Спор о судьбе России
– О Пушкинской речи Достоевского написано очень много – целые тома литературы. В первые дни по горячим следам писали журналисты, потом мемуаристы, потом критики, исследователи… И не только у нас, в России, – много работ выходило потом и в Русском зарубежье. Наши западные коллеги тоже писали о ней. У одного американского исследователя вышла целая книга, посвящённая Пушкинскому празднику в Москве 1880 года. Есть и другие англоязычные работы, и французские, и немецкие – возникла целая литература «Загадки Пушкинской речи». Что тогда произошло? Почему эта 40-минутная речь, произнесённая в зале Благородного собрания, куда пришёл цвет русской интеллигенции, произвела такое действие? Было два заседания. На первом выступал И.С. Тургенев, он произнёс красивую речь о Пушкине. Тургенев был любимцем публики, его речь вызвала аплодисменты, но то, что произошло потом, после речи Достоевского, – невозможно описать.

– Как воспринималась эта речь в разные времена?
– В советское время преобладало суждение, что Достоевский, мол, большой художник, но неправильный мыслитель. В академическом издании Достоевского в 1984 году была такая итоговая оценка его Пушкинской речи: «иллюзорно-утопический призыв к “смирению”». Но к концу 80-х стали выходить совсем другие исследования, с иными оценками, – Игоря Волгина, например. У меня была большая статья в журнале «Вопросы литературы» (1991), которую я назвал «“Брошенное семя возрастёт”. Ещё раз о завещании Достоевского». О семени – это слова самого Достоевского.

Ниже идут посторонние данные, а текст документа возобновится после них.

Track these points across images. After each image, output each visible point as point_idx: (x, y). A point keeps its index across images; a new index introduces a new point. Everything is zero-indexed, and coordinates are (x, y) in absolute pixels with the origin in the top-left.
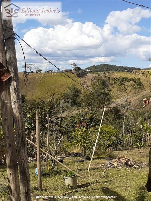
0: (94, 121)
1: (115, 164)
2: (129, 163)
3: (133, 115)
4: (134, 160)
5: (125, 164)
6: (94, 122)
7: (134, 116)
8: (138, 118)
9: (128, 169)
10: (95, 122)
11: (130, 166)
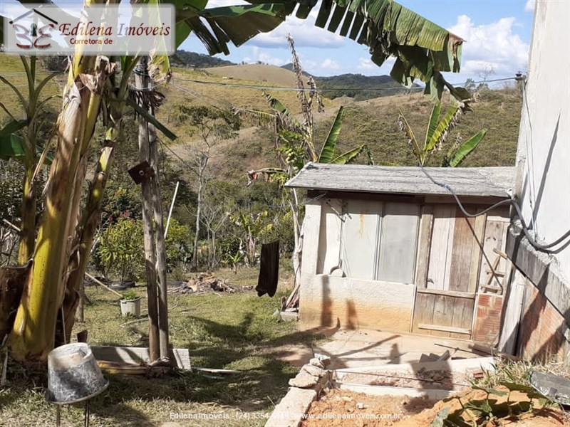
0: (129, 207)
1: (194, 288)
2: (220, 284)
3: (209, 192)
4: (227, 281)
5: (211, 287)
6: (130, 209)
7: (212, 194)
8: (223, 199)
9: (219, 294)
10: (133, 209)
11: (221, 290)
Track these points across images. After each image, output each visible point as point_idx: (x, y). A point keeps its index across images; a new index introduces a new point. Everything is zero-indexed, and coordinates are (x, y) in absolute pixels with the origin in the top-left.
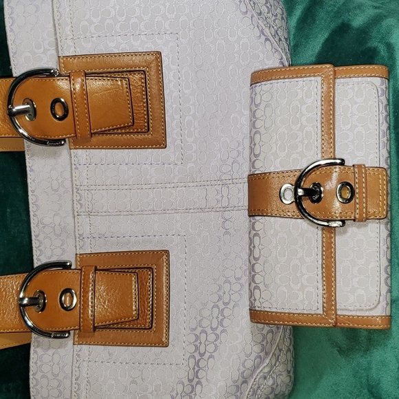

Тогда в большом зале Благородного собрания собрались представители разных партий и направлений – и западники, и славянофилы, и либералы, и консерваторы, и радикалы. Чем-то объединить этих людей было трудно – они совершенно по-разному представляли себе судьбу России, а именно об этом и говорил Достоевский. Но впечатление от его речи было, по словам И.С. Аксакова, «как будто молния сверкнула». Молния истины, которая всех поразила. И все эту истину приняли – люди изначально разных направлений. Как говорил потом сам Достоевский, немного шутя: «и все обнялись». Эта идея чего-то общего, что должно объединить людей (как у Шиллера – «обнимитесь, миллионы»), положить конец распрям. Это был такой момент истины. Но только момент. Уже через два дня в одной из газет появляется недоумённое: «Что это было?». И каждый стал объяснять по-своему – мол, Достоевский сказал то, что все хотели услышать: что Россия ни в чём не уступает другим цивилизованным странам, и более того, на ней лежит долг спасения Европы, а может быть, и мира. Достоевского обвиняли в мессианизме, в мистицизме – в то время к этим вещам относились очень скептически, даже насмешливо. Вторая половина XIX века – торжество реализма, тогда говорили: «Надо сначала накормить людей, решить социальные проблемы, а уж потом думать о высоких идеях». Говорили и другое: нам надо самим учиться у Европы, а вы говорите – Европу спасать! Если посмотреть публикации в газетах и журналах 1880 года и позже, больше было «против», чем «за». Вот такой парадокс: сначала объединились и признали, а потом пошла волна против.

В этом надо разобраться. А чтобы разобраться, нужно было собрать всё, что об этом событии писали, что я и сделал в этом сборнике. И получилась такая книга почти на тысячу страниц – полилог, всемирный спор.
– О чём же этот спор?
– О судьбе России. Надо ещё иметь в виду, что это 1880 год, время потепления отношений между обществом и государством – такая «оттепель» XIX века. Тогда носились в воздухе надежды на Конституцию, на либеральные реформы. И Пушкинский праздник случился очень вовремя: стране нужно было имя, которое могло бы объединить общество и поставить Россию в контекст мировой культуры. И это имя было найдено.
В европейских странах уже давно были известны писатели, представляющие культурный код нации: в Англии – Шекспир, в Германии – Гёте, в Италии – Данте и т.д. А для нас это, конечно, Пушкин. Но мы не сразу к этому пришли: был Писарев, который разгромил Пушкина, была «передовая молодёжь» – она превозносила поэтов социальной проблематики, прежде всего Некрасова. Ну а Пушкин что? Несовременный поэт, несвоевременный… И когда в 1859 году Аполлон Григорьев сказал: «Пушкин – наше всё», – его осмеяли! А Достоевский к этому вернулся. Он сказал, что Пушкин не только великий художник, но и великий мыслитель.